Blast to the Past: Why Older Graphic Design Trends are Emerging in Future Campaigns
Written by Aidan Turner, Creative Member
What’s old is new again. Due to the modern age of streaming, nostalgia has infiltrated the mainstream media through film, music, and television. The celebration of nostalgia can also be found in interior design and fashion trends, which are accelerated through modern platforms such as Instagram and. Pinterest. This trend is reflected in the graphic design field as well, as many designers are referencing older design concepts in response to a culture that embraces nostalgia.

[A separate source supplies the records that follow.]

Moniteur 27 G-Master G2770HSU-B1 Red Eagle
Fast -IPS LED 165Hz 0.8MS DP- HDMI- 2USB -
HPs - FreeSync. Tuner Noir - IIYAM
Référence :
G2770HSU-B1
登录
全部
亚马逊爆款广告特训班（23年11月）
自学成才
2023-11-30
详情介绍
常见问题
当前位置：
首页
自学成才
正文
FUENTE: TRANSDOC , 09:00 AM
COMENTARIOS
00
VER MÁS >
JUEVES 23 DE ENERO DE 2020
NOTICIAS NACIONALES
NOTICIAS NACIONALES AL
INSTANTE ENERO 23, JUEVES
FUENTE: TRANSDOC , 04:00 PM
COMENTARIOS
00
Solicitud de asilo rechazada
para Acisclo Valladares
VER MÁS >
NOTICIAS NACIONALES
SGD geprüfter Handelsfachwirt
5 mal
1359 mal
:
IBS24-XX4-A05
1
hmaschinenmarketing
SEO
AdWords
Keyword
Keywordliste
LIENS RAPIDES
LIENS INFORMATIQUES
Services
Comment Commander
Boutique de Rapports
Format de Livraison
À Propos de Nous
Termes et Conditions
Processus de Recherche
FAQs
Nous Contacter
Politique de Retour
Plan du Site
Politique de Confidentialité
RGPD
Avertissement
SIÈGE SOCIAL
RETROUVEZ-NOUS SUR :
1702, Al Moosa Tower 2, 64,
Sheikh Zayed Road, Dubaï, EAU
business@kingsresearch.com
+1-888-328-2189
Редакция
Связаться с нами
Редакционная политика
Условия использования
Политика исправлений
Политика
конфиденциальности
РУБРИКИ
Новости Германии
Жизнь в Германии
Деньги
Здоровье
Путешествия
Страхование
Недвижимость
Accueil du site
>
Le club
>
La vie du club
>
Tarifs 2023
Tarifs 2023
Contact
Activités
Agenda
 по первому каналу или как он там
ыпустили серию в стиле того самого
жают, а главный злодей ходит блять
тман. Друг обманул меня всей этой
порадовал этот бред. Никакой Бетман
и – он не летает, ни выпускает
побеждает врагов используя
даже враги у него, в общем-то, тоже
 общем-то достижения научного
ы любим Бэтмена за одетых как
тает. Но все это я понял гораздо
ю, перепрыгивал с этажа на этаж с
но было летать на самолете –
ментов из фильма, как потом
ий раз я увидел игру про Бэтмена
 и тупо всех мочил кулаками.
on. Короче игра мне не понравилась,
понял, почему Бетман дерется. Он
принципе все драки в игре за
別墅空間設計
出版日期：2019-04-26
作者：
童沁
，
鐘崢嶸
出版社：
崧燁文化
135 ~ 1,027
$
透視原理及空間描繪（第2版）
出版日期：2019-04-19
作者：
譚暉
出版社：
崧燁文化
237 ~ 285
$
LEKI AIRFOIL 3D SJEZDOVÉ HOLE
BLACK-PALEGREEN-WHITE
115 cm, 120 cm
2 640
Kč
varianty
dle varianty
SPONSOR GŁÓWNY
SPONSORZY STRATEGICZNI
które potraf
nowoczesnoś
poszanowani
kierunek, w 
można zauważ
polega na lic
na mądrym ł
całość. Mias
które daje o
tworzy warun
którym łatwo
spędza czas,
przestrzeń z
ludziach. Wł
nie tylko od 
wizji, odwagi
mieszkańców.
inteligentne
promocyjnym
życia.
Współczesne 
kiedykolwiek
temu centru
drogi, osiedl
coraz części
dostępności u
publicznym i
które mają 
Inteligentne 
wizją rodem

According to an article from Monotype, a platform devoted to discussing developments in typography and the design world, many designers aim to create a sense of comfort with their designs, which is often achieved through nostalgia as it has some familiarity to it. Jackson Tan, the Creative Director of a design firm in Singapore called BLACK, made a similar statement in a 2021 article. Tan makes note of how nostalgia through design not only transports older audiences back to key points in their life but also allows for the younger generations who did not live through certain eras to ‘escape’ and enjoy them as well. Both articles reference the COVID-19 pandemic and how many individuals valued the ability to escape to a more comfortable state of mind, further escalating the rise in nostalgic designs.
The COVID-19 pandemic heavily influenced the rise in “nostalgia marketing” in the graphic design industry. Since the pandemic caused supply chain issues throughout a variety of industries, many consumers turned to the instant gratification of streaming and thrift stores, both of which provide clear windows into past cultures and eras. Once again, this strengthened the feeling of comfort and familiarity that nostalgia can provide. Brands began to recognize this turn in nostalgia and quickly turned to their respective design teams to win back consumers. In 2021, a variety of brands began using the classic and bold font Cooper Black, which is reminiscent of the strong fonts used in the late 20th century. These brands include Dunkin and Burger King (see below), two of the most recognizable food chains in the United States.
To clarify, nostalgia in graphic design is common. Trends tend to repeat themselves every few decades, however, the rise in social media platforms such as Instagram and Tik Tok paired with the restrictiveness of the COVID-19 pandemic has been accelerating this process, specifically with 90s nostalgia. A variety of aesthetics, including the grunge aesthetic, the Memphis design movement, and Y2K aesthetics have returned in the form of book covers, website designs, and app layouts.
The reason the 90s in particular are emerging as the era of choice for graphic designers to reference is that it is recent enough for Generation Z, the first generation to truly utilize and understand the sophistication of the internet and modern technology, to be enamored with it while still being familiar with it. Gen Z recognizes the 90s as an era that is fairly recent but still as being fundamentally different from current times as there were no mobile devices, internet service, or other major technological advancements that today seem standard.
Graphic designers, who are always looking for ways to advance their field and innovate their craft, regularly return to these nostalgic design patterns to reuse and revise. Ultimately, this is done to appeal to the market an industry wants to target. It is important for consumers to feel comfortable with brands they want to engage with and graphic design is just an important element of establishing that.